• Available records:
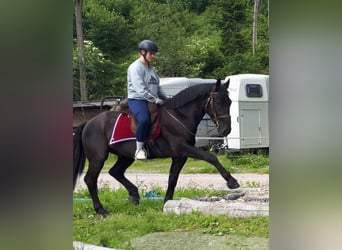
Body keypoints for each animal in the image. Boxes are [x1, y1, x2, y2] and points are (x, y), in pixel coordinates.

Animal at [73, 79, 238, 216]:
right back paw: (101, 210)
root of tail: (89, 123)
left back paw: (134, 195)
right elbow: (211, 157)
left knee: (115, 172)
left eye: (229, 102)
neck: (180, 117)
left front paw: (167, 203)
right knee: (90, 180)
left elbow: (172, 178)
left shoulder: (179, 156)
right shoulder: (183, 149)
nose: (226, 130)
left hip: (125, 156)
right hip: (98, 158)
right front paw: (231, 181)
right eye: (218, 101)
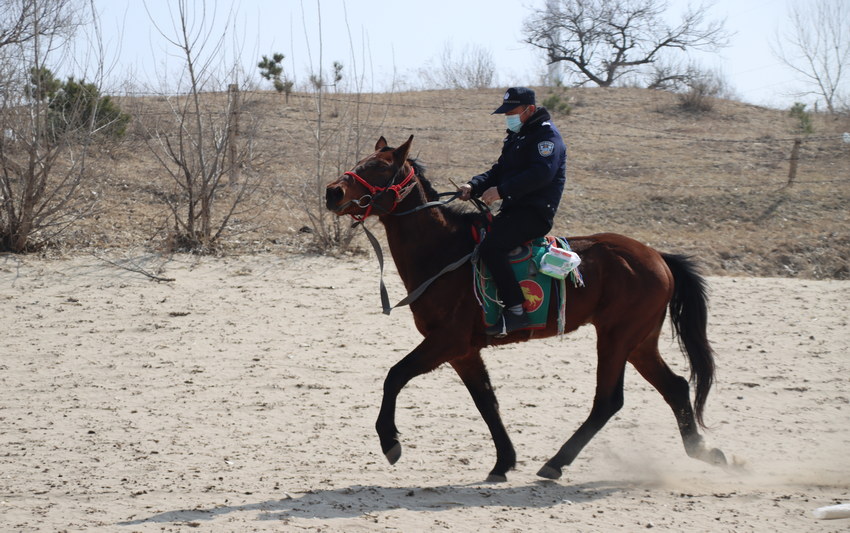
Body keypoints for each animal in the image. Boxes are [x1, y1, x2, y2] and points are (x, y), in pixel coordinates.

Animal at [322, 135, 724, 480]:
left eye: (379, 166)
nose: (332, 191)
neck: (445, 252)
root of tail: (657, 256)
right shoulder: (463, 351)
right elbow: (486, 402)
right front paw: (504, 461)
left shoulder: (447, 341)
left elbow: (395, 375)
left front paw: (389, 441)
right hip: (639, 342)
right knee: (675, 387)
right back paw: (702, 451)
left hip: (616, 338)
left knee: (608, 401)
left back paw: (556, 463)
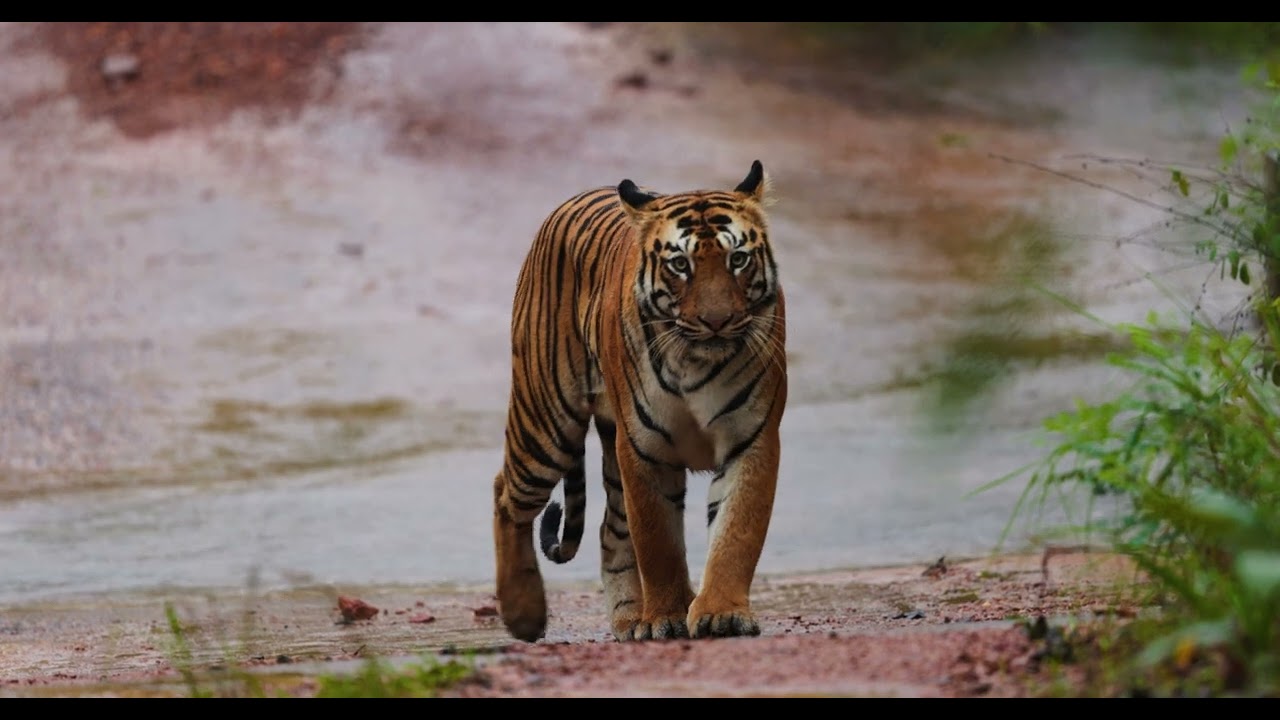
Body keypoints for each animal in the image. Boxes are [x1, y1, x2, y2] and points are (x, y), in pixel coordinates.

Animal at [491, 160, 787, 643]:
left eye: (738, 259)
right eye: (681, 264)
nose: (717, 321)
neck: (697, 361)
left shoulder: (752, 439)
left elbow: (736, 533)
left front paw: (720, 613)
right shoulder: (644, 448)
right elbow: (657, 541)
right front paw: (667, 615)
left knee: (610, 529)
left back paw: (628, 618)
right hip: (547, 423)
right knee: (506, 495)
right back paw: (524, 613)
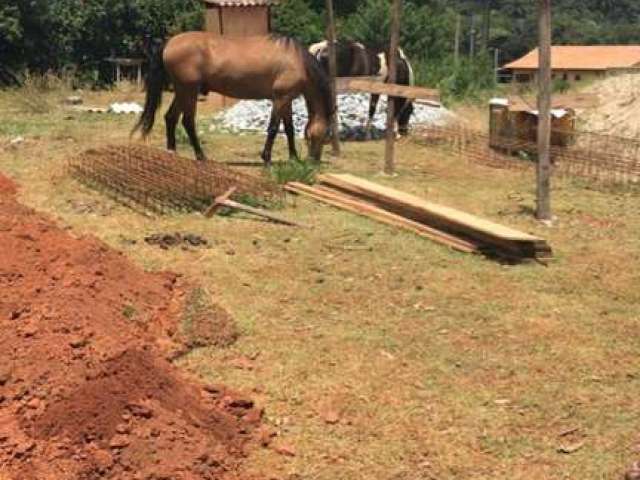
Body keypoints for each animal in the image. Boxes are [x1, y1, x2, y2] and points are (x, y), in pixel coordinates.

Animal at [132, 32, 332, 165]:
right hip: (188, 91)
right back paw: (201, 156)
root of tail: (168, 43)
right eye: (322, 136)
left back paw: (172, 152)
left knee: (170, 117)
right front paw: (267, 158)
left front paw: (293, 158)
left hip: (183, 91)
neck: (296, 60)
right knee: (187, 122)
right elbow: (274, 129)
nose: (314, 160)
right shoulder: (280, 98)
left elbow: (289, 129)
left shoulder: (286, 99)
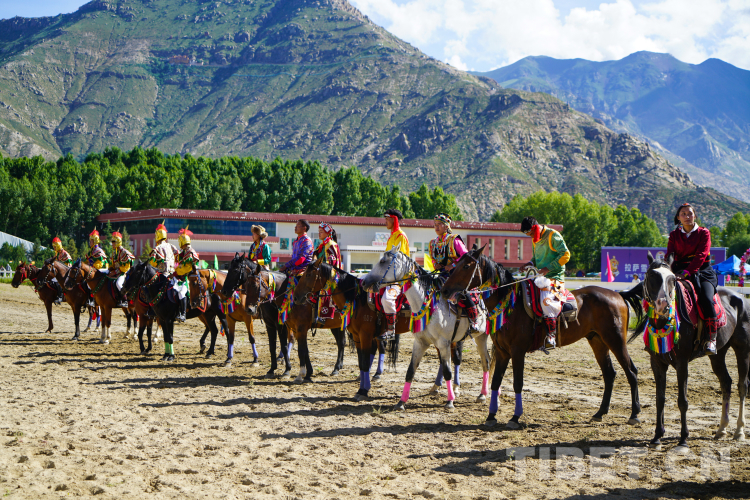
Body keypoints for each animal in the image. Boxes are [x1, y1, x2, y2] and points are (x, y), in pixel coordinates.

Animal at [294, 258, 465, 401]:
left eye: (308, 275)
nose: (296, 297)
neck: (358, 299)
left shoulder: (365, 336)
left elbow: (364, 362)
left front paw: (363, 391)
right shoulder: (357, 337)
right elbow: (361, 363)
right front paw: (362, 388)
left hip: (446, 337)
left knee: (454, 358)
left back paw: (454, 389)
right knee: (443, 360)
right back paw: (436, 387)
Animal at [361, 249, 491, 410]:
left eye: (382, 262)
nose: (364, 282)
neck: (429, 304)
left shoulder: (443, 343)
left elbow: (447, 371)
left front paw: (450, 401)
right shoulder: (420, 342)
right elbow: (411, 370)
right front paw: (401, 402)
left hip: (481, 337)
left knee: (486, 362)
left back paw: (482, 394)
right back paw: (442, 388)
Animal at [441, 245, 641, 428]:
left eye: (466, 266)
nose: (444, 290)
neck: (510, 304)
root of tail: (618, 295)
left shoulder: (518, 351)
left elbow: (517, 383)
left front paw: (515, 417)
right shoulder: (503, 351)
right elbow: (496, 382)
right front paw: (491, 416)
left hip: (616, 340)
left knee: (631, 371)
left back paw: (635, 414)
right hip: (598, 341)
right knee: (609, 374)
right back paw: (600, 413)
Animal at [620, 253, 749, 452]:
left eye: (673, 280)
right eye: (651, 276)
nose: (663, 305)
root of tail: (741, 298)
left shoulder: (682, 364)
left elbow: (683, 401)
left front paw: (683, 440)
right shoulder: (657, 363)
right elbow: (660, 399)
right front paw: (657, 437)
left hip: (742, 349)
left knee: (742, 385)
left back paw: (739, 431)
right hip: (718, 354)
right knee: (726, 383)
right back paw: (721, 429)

• Assigned task:
Return the material exactly as given above, picture-free.

• Your solution:
Body keypoints for each animal in the image. Boxes are [x1, y1, x2, y2] and points are (x, y), in pixel coordinates.

Animal at [73, 79, 238, 216]:
right back paw: (101, 210)
root of tail: (89, 123)
left back paw: (134, 195)
right elbow: (211, 157)
left knee: (115, 172)
left eye: (229, 102)
neck: (180, 117)
left front paw: (167, 203)
right knee: (90, 180)
left elbow: (172, 178)
left shoulder: (179, 156)
right shoulder: (183, 149)
nose: (226, 130)
left hip: (125, 156)
right hip: (98, 158)
right front paw: (231, 181)
right eye: (218, 101)
Body keypoints for each animal in the image. Boxes are [x1, y1, x2, y2] and points are (x, y), in pixel coordinates.

Animal at [322, 135, 724, 480]:
left eye: (379, 166)
nose: (332, 191)
neck: (445, 252)
root of tail: (657, 256)
right shoulder: (463, 351)
right elbow: (486, 402)
right front paw: (504, 461)
left shoulder: (447, 341)
left elbow: (395, 375)
left front paw: (389, 441)
right hip: (639, 342)
right knee: (675, 387)
right back paw: (702, 451)
left hip: (616, 338)
left knee: (608, 401)
left back paw: (556, 463)
Body keypoints for each animal in the image. Boxes are [x1, y1, x2, y2] and points are (x, y), in pixel coordinates.

Animal at [491, 160, 787, 643]:
left eye: (738, 259)
right eye: (681, 264)
nose: (717, 321)
neck: (697, 361)
left shoulder: (752, 439)
left elbow: (736, 533)
left front paw: (720, 613)
right shoulder: (644, 448)
right elbow: (657, 541)
right front paw: (667, 615)
left knee: (610, 529)
left back paw: (628, 618)
right hip: (547, 423)
right knee: (506, 495)
right back paw: (524, 613)
Body keypoints for each animal in the image. Boxes are [x1, y1, x2, y2] and points are (x, y), in pixel coordinates.

Animal at [132, 32, 332, 165]:
right hip: (188, 91)
right back paw: (201, 156)
root of tail: (168, 43)
right eye: (322, 136)
left back paw: (172, 152)
left knee: (170, 117)
right front paw: (267, 158)
left front paw: (293, 158)
left hip: (183, 91)
neck: (296, 60)
right knee: (187, 122)
right elbow: (274, 129)
nose: (314, 160)
right shoulder: (280, 98)
left elbow: (289, 129)
left shoulder: (286, 99)
Body keypoints for each animal in the image. Boxes are [x1, y1, x2, y2] and points are (x, y), in pixel coordinates.

Animal at [294, 258, 465, 401]:
left eye: (308, 275)
nose: (296, 297)
neck: (358, 299)
left shoulder: (365, 336)
left elbow: (364, 362)
left front paw: (363, 391)
right shoulder: (357, 337)
right elbow: (361, 363)
right front paw: (362, 388)
left hip: (446, 337)
left knee: (454, 358)
left back paw: (454, 389)
right knee: (443, 360)
right back paw: (436, 387)
Animal at [361, 249, 491, 410]:
left eye: (382, 262)
nose: (364, 282)
neck: (429, 304)
left shoulder: (443, 343)
left elbow: (447, 371)
left front paw: (450, 401)
right shoulder: (420, 342)
right elbow: (411, 370)
right front paw: (401, 402)
left hip: (481, 337)
left knee: (486, 362)
left back paw: (482, 394)
right back paw: (442, 388)
Animal at [441, 245, 641, 428]:
left eye: (466, 266)
nose: (444, 290)
neck: (510, 304)
root of tail: (618, 295)
left shoulder: (518, 351)
left elbow: (517, 383)
left front paw: (515, 417)
right shoulder: (503, 351)
right elbow: (496, 382)
right front paw: (491, 416)
left hip: (616, 340)
left knee: (631, 371)
left back paw: (635, 414)
right hip: (598, 341)
right knee: (609, 374)
right back paw: (600, 413)
Animal at [620, 253, 749, 452]:
left eye: (673, 280)
right eye: (651, 276)
nose: (663, 305)
root of tail: (741, 298)
left shoulder: (682, 364)
left elbow: (683, 401)
left front paw: (683, 440)
right shoulder: (657, 363)
right elbow: (660, 399)
right front paw: (657, 437)
left hip: (742, 349)
left knee: (742, 385)
left back paw: (739, 431)
right hip: (718, 354)
right knee: (726, 383)
right back paw: (721, 429)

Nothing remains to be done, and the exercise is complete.